Por iniciativa de Raúl Rubio, ante el desinterés del Gobierno de Nuevo León, que había escuchado de la aplicación del programa cubano “Operación Milagro”, con una nueva dimensión en Coahuila, hizo las gestiones con David Aguillón para conseguirle atención.
Ese extraordinario programa lo acogió de inmediato, lo valoró y le programó un tratamiento y lentes, en la clínica República de Cuba. Inclusive, Aguillón pensó en realizarle un homenaje, que coordinaría Rubio, para el cumpleaños 110 el próximo 24 de junio. Pero ahora sí le tocaba: Caballero Vega murió el pasado 30 de marzo, en el asilo donde pasó sus últimos 20 años.
El martes don Carlitos se levantó como siempre a las 5:00 de la mañana, regresó a su cuarto y ahí lo encontraron horas después, en paz, recostado en su cama, alcanzó a terminarse su café. Su velación y sepelio no tuvo las pompas oficiales. Como vivió en la pobreza, murió. Sólo sus amigos y vecinos lo acompañaron, pero eran muchos. En el ejido Las Escobas, donde fue sepultado, un nutrido grupo de niños lloraba su partida.

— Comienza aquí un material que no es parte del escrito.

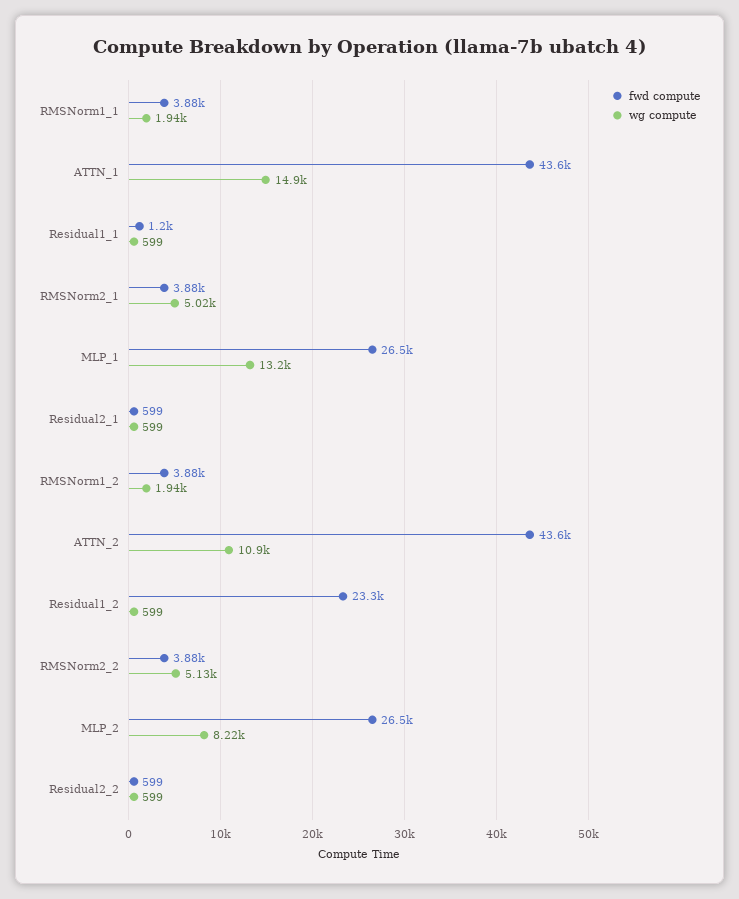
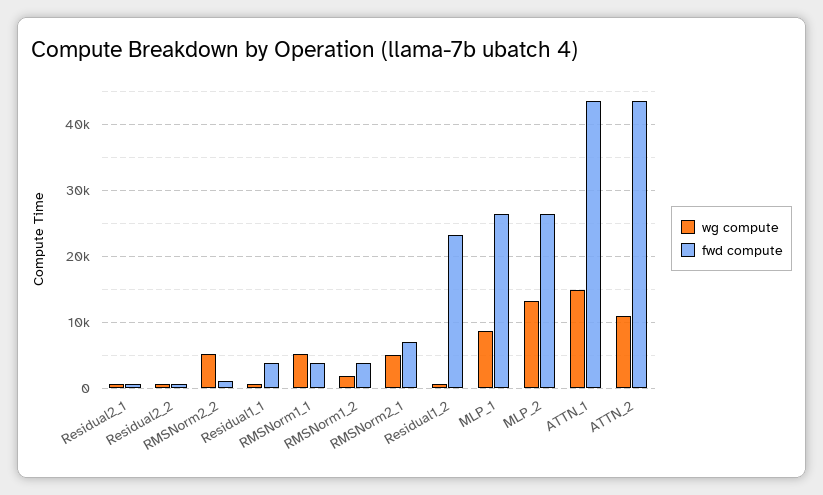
wg compute, RMSNorm1_1: 1940 -> 5000
fwd compute, Residual1_1: 1200 -> 4000
fwd compute, RMSNorm2_1: 3880 -> 7000
wg compute, MLP_1: 13200 -> 9000
fwd compute, RMSNorm2_2: 3880 -> 1000
wg compute, MLP_2: 8220 -> 13000

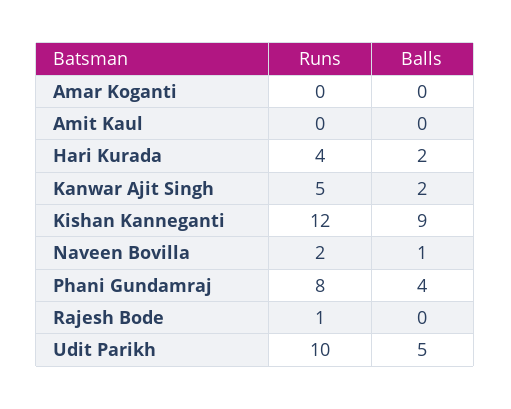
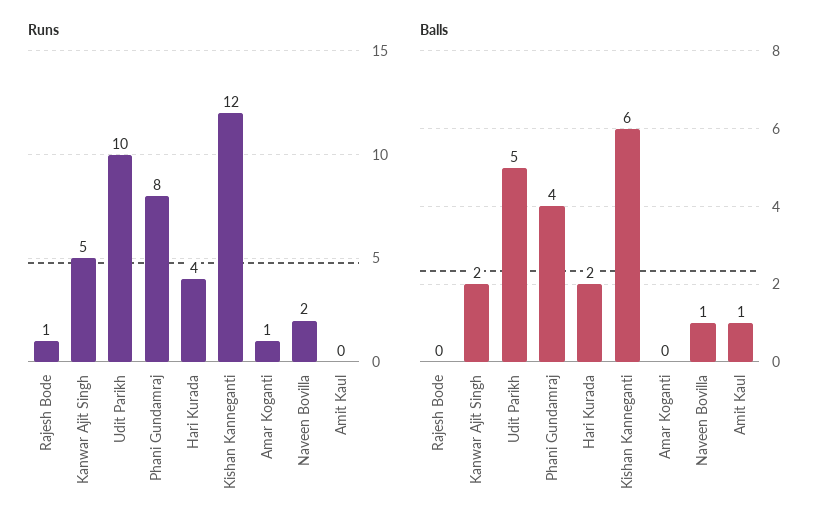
Runs, Amar Koganti: 0 -> 1
Balls, Amit Kaul: 0 -> 1
Balls, Kishan Kanneganti: 9 -> 6

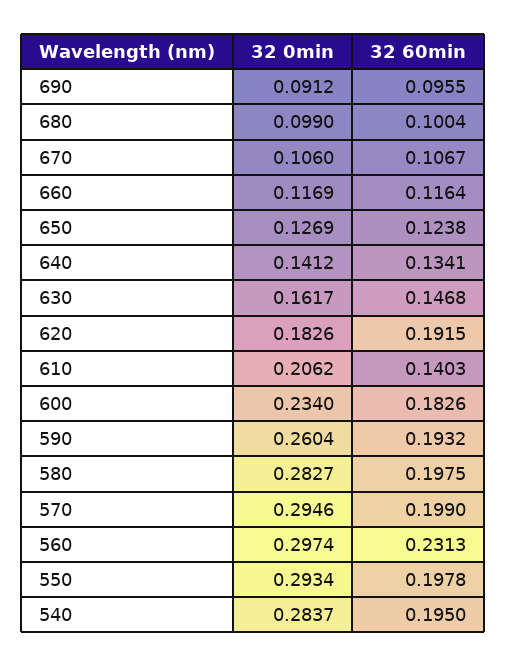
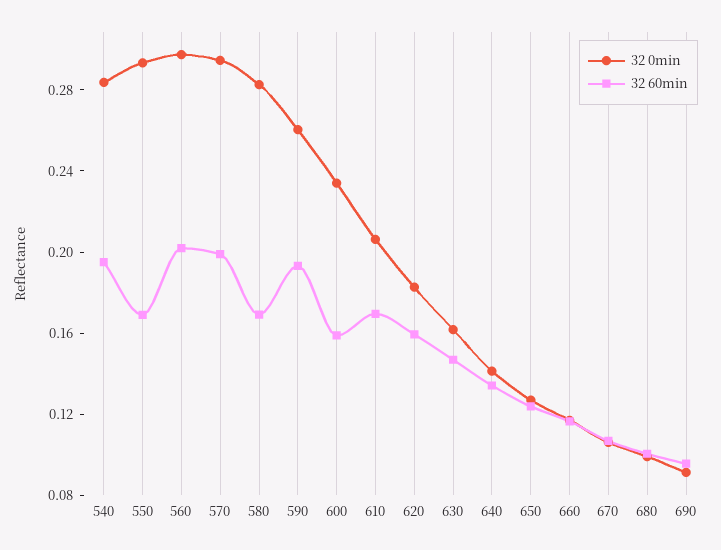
32 60min, 620: 0.1915 -> 0.16
32 60min, 610: 0.1403 -> 0.17
32 60min, 600: 0.1826 -> 0.16
32 60min, 580: 0.1975 -> 0.17
32 60min, 560: 0.2313 -> 0.2
32 60min, 550: 0.1978 -> 0.17

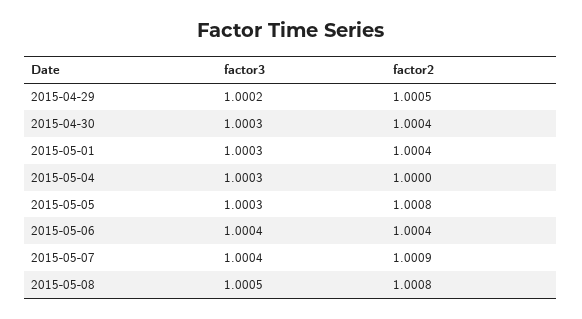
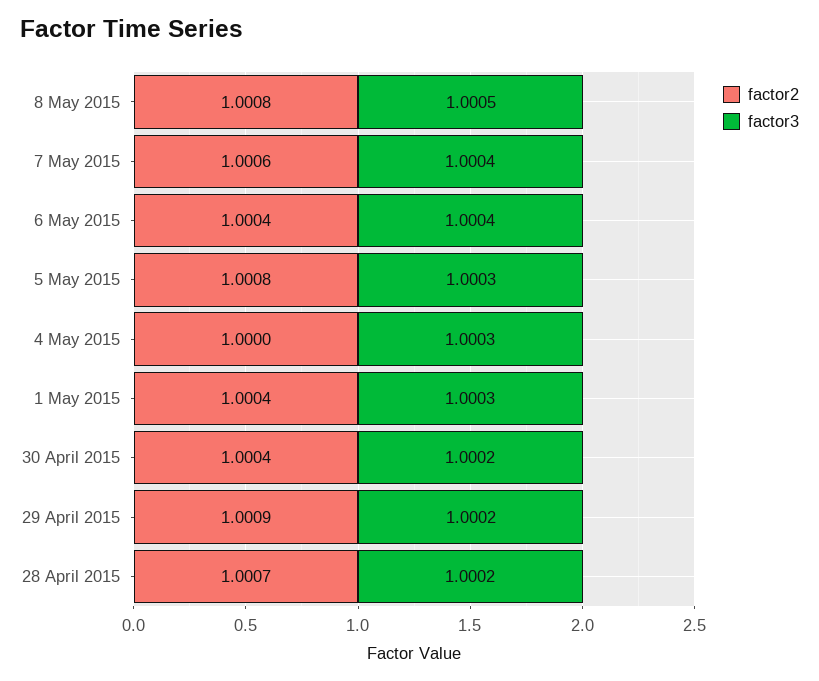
factor2, 2015-04-29: 1.0005 -> 1.0009
factor3, 2015-04-30: 1.0003 -> 1.0002
factor2, 2015-05-07: 1.0009 -> 1.0006
factor2, 28 April 2015: none -> 1.0007
factor3, 28 April 2015: none -> 1.0002

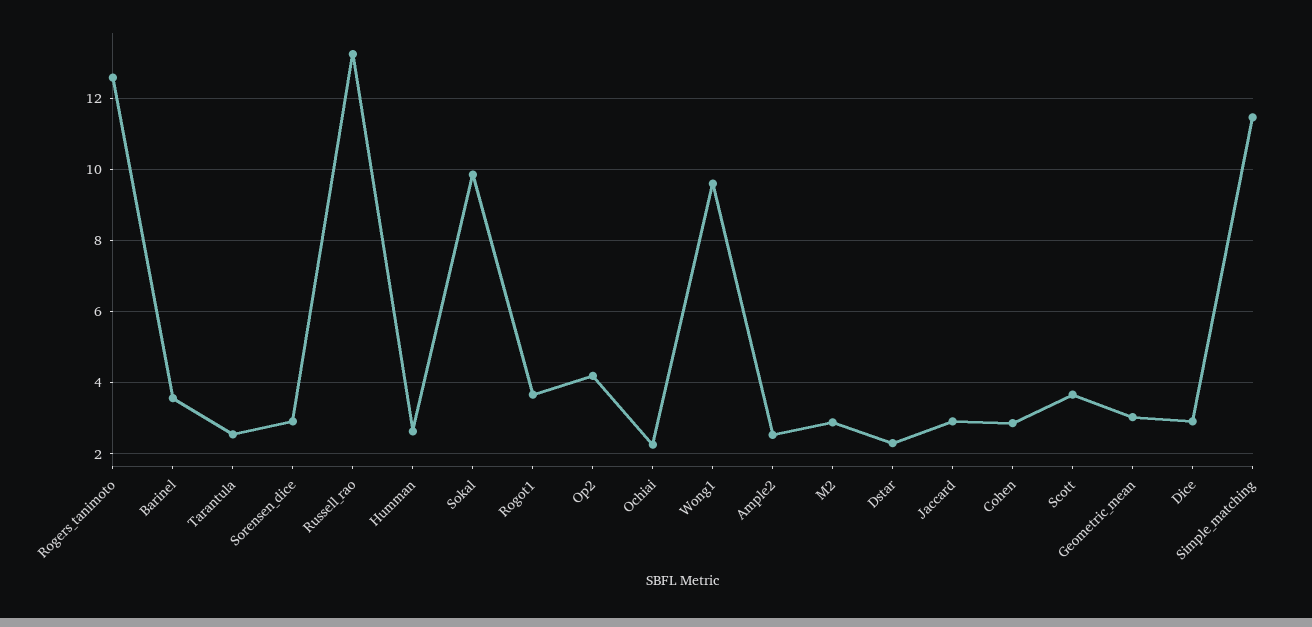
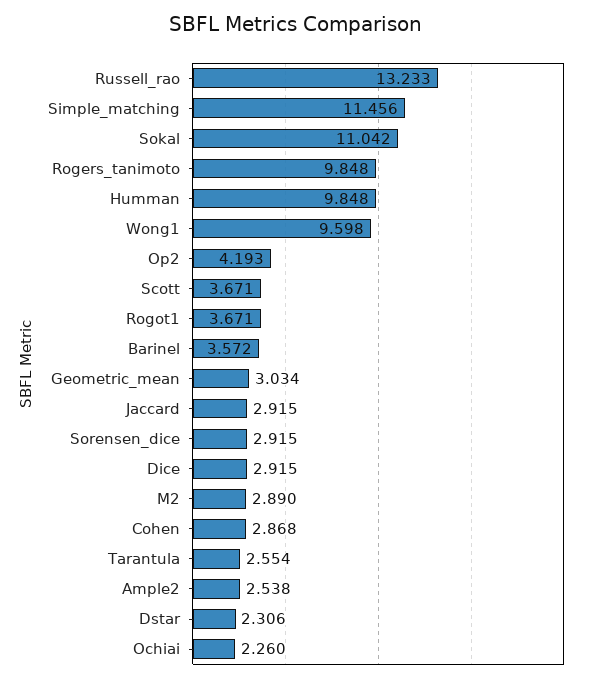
Rogers_tanimoto: 12.6 -> 9.848
Humman: 2.6 -> 9.848
Sokal: 9.8 -> 11.042

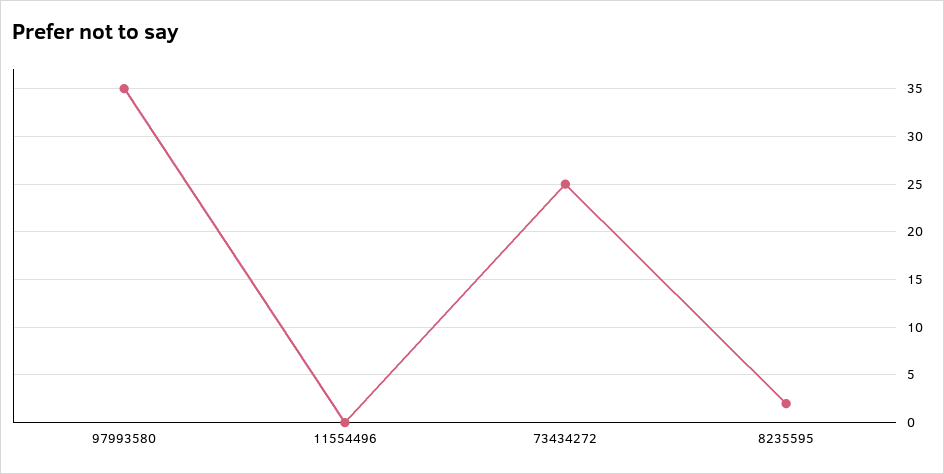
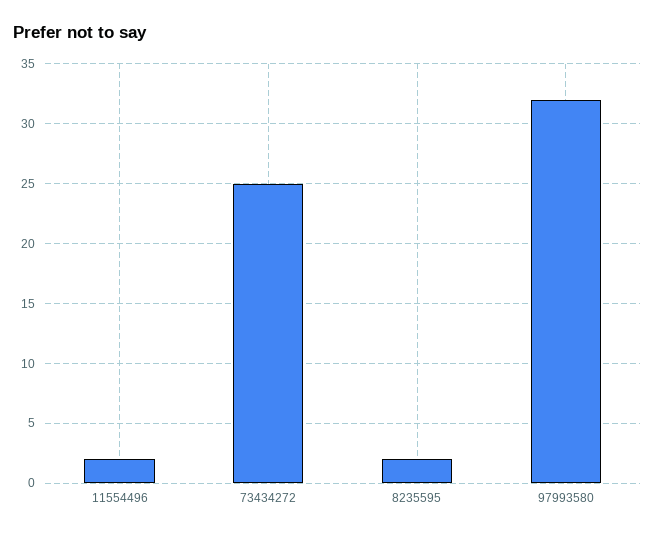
97993580: 35 -> 32
11554496: 0 -> 2

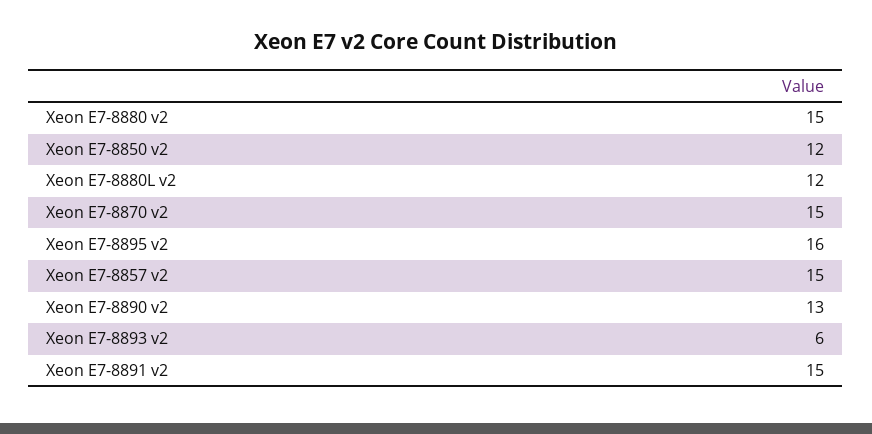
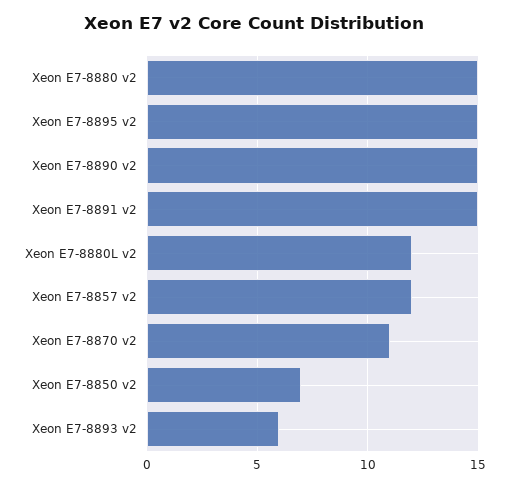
Xeon E7-8850 v2: 12 -> 7
Xeon E7-8870 v2: 15 -> 11
Xeon E7-8895 v2: 16 -> 15
Xeon E7-8857 v2: 15 -> 12
Xeon E7-8890 v2: 13 -> 15

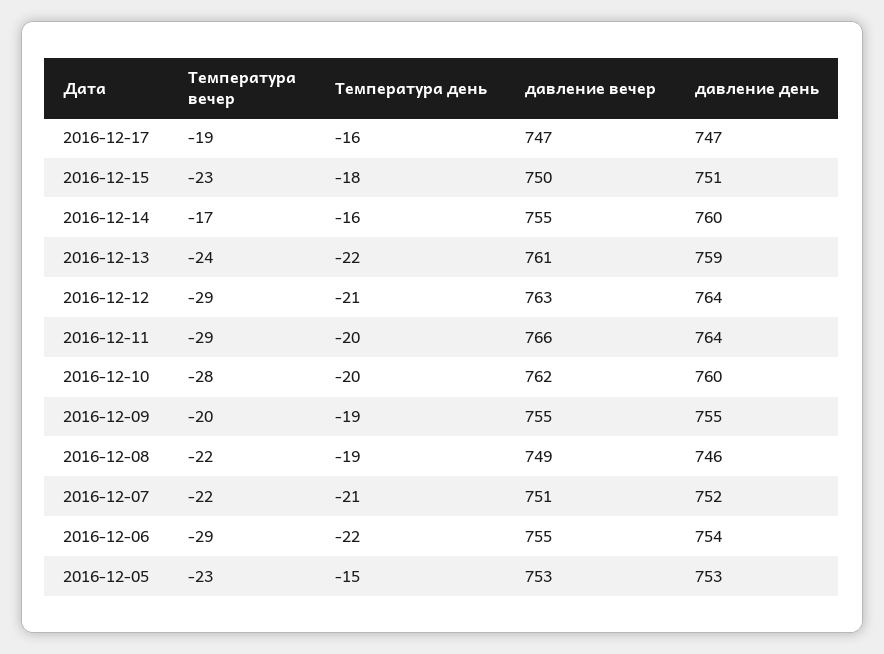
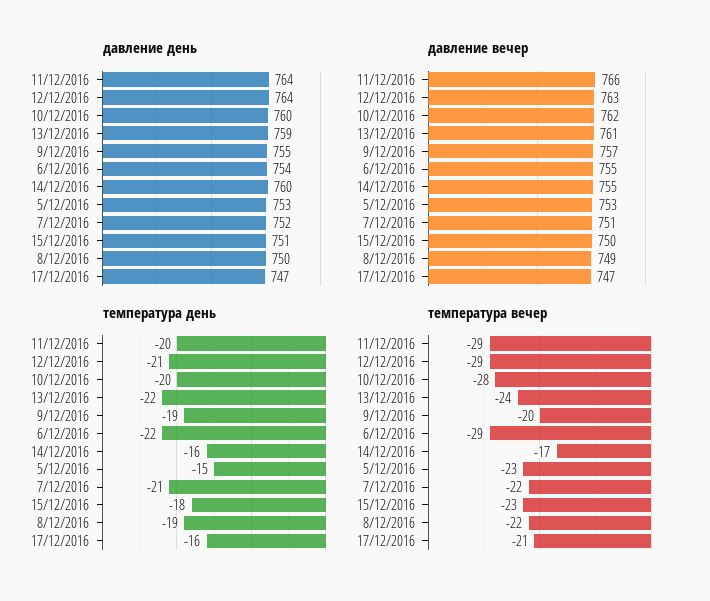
Температура вечер, 2016-12-17: -19 -> -21
давление вечер, 2016-12-09: 755 -> 757
давление день, 2016-12-08: 746 -> 750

Me enteré por la directora del asilo que en sus caminatas vespertinas, paraba en un parque cercano y platicaba a esos niños sus anécdotas de la Revolución. Las madres estaban encantadas, por la forma en que los niños lo rodeaban y escuchaban.
La única honra por el servicio a la patria, se la hizo Raúl Rubio, al cubrir su féretro con una bandera de México. Recordé mi último encuentro con el veterano revolucionario en enero pasado, cuando me dijo:
“De nada sirvió tanto esfuerzo, tanto sacrificio de tanta gente en la Revolución Mexicana de 1910, estamos peor y por eso, hay que dar la batalla; la gente tiene que organizarse para defender sus derechos, nuestras familias, sus trabajos, su vida… si no nos defendemos, no valemos un cacahuate. Eso es lo que me mantiene en pie”, me dijo.
¿Qué dice esa historia de un país que olvida a sus viejos? Recordé las palabras de Raúl Ortiz. Descanse en paz el último Dorado.